GREENFIELD — Ronnie Westbrook had a hard time remembering what happened the night Katrina Miller was shot to death — or so it seemed when he took the witness stand Wednesday in the murder trial of his former girlfriend and co-defendant.
Westbrook, one of three people charged in the slaying, testified last year during the trial of accused shooter Joe Meyers that Amanda Gonzales — now on trial for murder — had planned to execute Miller but backed out at the last moment, leaving Meyers to pull the trigger. Wednesday, despite prosecutors’ attempts to have Westbrook repeat that story, the witness fumbled his way through his testimony.
Gonzales, 28, of Indianapolis, is charged with murder, kidnapping and conspiracy to commit murder. Police believe Gonzales helped plan Miller’s death out of jealousy, and her case is being heard this week in Hancock County Superior Court 1.
Westbrook, who is now serving six years after pleading guilty to assisting a criminal, took the stand late Wednesday afternoon. He told the jury he and Miller got into a car willingly with Gonzales and Meyers on the morning police believe Miller was killed.

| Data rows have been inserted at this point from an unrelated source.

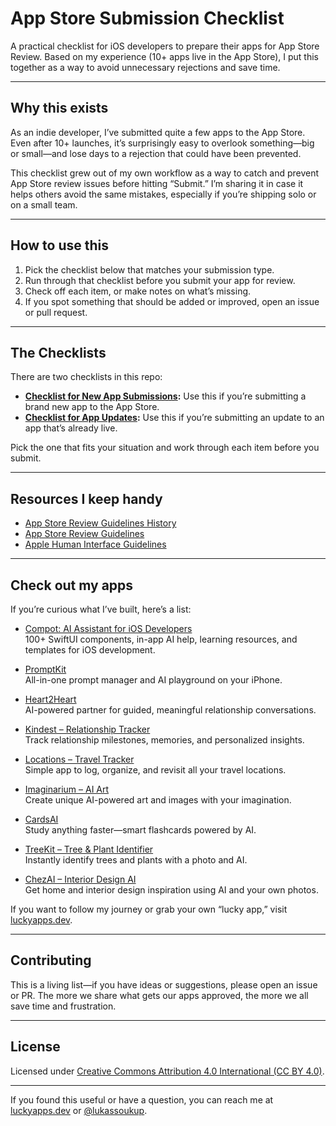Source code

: # App Store Submission Checklist

A practical checklist for iOS developers to prepare their apps for App Store Review. Based on my experience (10+ apps live in the App Store), I put this together as a way to avoid unnecessary rejections and save time.

---

## Why this exists

As an indie developer, I’ve submitted quite a few apps to the App Store. Even after 10+ launches, it’s surprisingly easy to overlook something—big or small—and lose days to a rejection that could have been prevented.

This checklist grew out of my own workflow as a way to catch and prevent App Store review issues before hitting “Submit.” I’m sharing it in case it helps others avoid the same mistakes, especially if you’re shipping solo or on a small team.

---

## How to use this

1. Pick the checklist below that matches your submission type.
2. Run through that checklist before you submit your app for review.
3. Check off each item, or make notes on what’s missing.
4. If you spot something that should be added or improved, open an issue or pull request.

---

## The Checklists

There are two checklists in this repo:

- **[Checklist for New App Submissions](CHECKLIST_NEW_APP.md):** Use this if you’re submitting a brand new app to the App Store.
- **[Checklist for App Updates](CHECKLIST_UPDATE.md):** Use this if you’re submitting an update to an app that’s already live.

Pick the one that fits your situation and work through each item before you submit.

---

## Resources I keep handy

- [App Store Review Guidelines History](https://www.appstorereviewguidelineshistory.com/)
- [App Store Review Guidelines](https://developer.apple.com/app-store/review/guidelines/)
- [Apple Human Interface Guidelines](https://developer.apple.com/design/human-interface-guidelines/)

---

## Check out my apps

If you’re curious what I’ve built, here’s a list:

- [Compot: AI Assistant for iOS Developers](https://apps.apple.com/app/id6471916279)  
  100+ SwiftUI components, in-app AI help, learning resources, and templates for iOS development.

- [PromptKit](https://apps.apple.com/app/id6504561145)  
  All-in-one prompt manager and AI playground on your iPhone.
  
- [Heart2Heart](https://apps.apple.com/app/id6501986735)  
  AI-powered partner for guided, meaningful relationship conversations.
  
- [Kindest – Relationship Tracker](https://apps.apple.com/app/id6453754317)  
  Track relationship milestones, memories, and personalized insights.
  
- [Locations – Travel Tracker](https://apps.apple.com/app/id6452048717)  
  Simple app to log, organize, and revisit all your travel locations.
  
- [Imaginarium – AI Art](https://apps.apple.com/app/id6739706784)  
  Create unique AI-powered art and images with your imagination.
  
- [CardsAI](https://apps.apple.com/app/id6738427455)  
  Study anything faster—smart flashcards powered by AI.
  
- [TreeKit – Tree & Plant Identifier](https://apps.apple.com/app/id6741019701)  
  Instantly identify trees and plants with a photo and AI.
  
- [ChezAI – Interior Design AI](https://apps.apple.com/app/id6740142224)  
  Get home and interior design inspiration using AI and your own photos.
  

If you want to follow my journey or grab your own “lucky app,” visit [luckyapps.dev](https://www.luckyapps.dev).


---

## Contributing

This is a living list—if you have ideas or suggestions, please open an issue or PR. The more we share what gets our apps approved, the more we all save time and frustration.

---

## License

Licensed under [Creative Commons Attribution 4.0 International (CC BY 4.0)](https://creativecommons.org/licenses/by/4.0/).

---

If you found this useful or have a question, you can reach me at [luckyapps.dev](https://luckyapps.dev) or [@lukassoukup](https://x.com/lukassoukup).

Westbrook said he was under the impression the group was going to drop Miller off near the intersection of 38th Street and Mitthoeffer Road in Indianapolis, where Miller had arranged for another friend to pick her up. But Meyers drove away from that area and instead took the group to a cornfield just inside Hancock County — where Miller’s body was found days later, Westbrook said.
Meyers demanded everyone get out of the car, Westbrook said, and the women obeyed. Westbrook said he climbed into the driver’s seat, yelled at Gonzales, his girlfriend, to get back into the car, and the pair took off again, leaving Meyers and Miller behind.
Meyers had made him nervous, Westbrook said. There had been no conversation in the car leading up to their arriving in the cornfield, but something about Meyers’ actions concerned him, Westbrook said.
“I knew something was going on,” he said. “I knew Joe’s reputation, and I wanted to separate myself from that. It’s like if a guy starts shooting in a movie theater, and you’re there with your friends; it doesn’t matter how much you love your friends, you’re going to take care of yourself first.”
Westbrook, who was on parole at the time of Miller’s death and was wearing a GPS bracelet that tracked his movements, said he eventually got out of the car and told Gonzales he would wait, and she should return to the cornfield to pick up the others.
Prosecutors and Gonzales’ defense attorneys questioned Westbrook repeatedly Wednesday about the timeline of the events. When asked by Bob Beymer of Portland, the head of Gonzales’ legal team, why Westbrook called for Gonzales to get back in the car, Westbrook repeated he was worried about himself and later said he also feared for Gonzales.
But Deputy Prosecutor John Keiffner took issue with his testimony.
“Ronnie, you left the cornfield with who?” Keiffner asked.
“Amanda,” Westbrook responded.
“And you were so concerned about her safety and well-being (at the scene) that you asked her to do what?” Keiffner continued.
“I told her to go back and get Joe,” Westbrook said.
Meyers represented himself in a two-week trial late last year. He was convicted of murder and is serving a 75-year sentence.
Wednesday, prosecutors spent much of the day providing the jury with witnesses who testified about Miller’s injuries and gave insight on evidence collected at the scene. This built up to testimony from a former inmate at the Hancock County Jail, who said Gonzales told her where the gun used to kill Miller was located.
Miranda Moore told jurors she spoke with Gonzales several times because their cells were right next to each other. Moore said Gonzales told her Meyers became enraged because some of his drugs went missing, and he warned the women something bad would happen if the drugs weren’t found.
Westbrook denied drugs were involved.
Jurors also heard from two medical experts who were entrusted with examining Miller’s body and determining what caused her death.
Dr. Thomas Sozio is the forensic pathologist who performed the autopsy of Miller’s body on July 24, 2014, a day after her remains were found.
Sozio testified he recovered a bullet from Miller’s skull. Multiple fractures in the bone told him the bullet had entered the skull from the back of the head, just above the neck, and traveled inward toward Miller’s face. He also found blunt-force trauma to Miller’s left cheekbone and bruising on her legs, which he said she would have suffered around the time of her death.
The trial, which is open to the public, resumes at 8:30 a.m. today.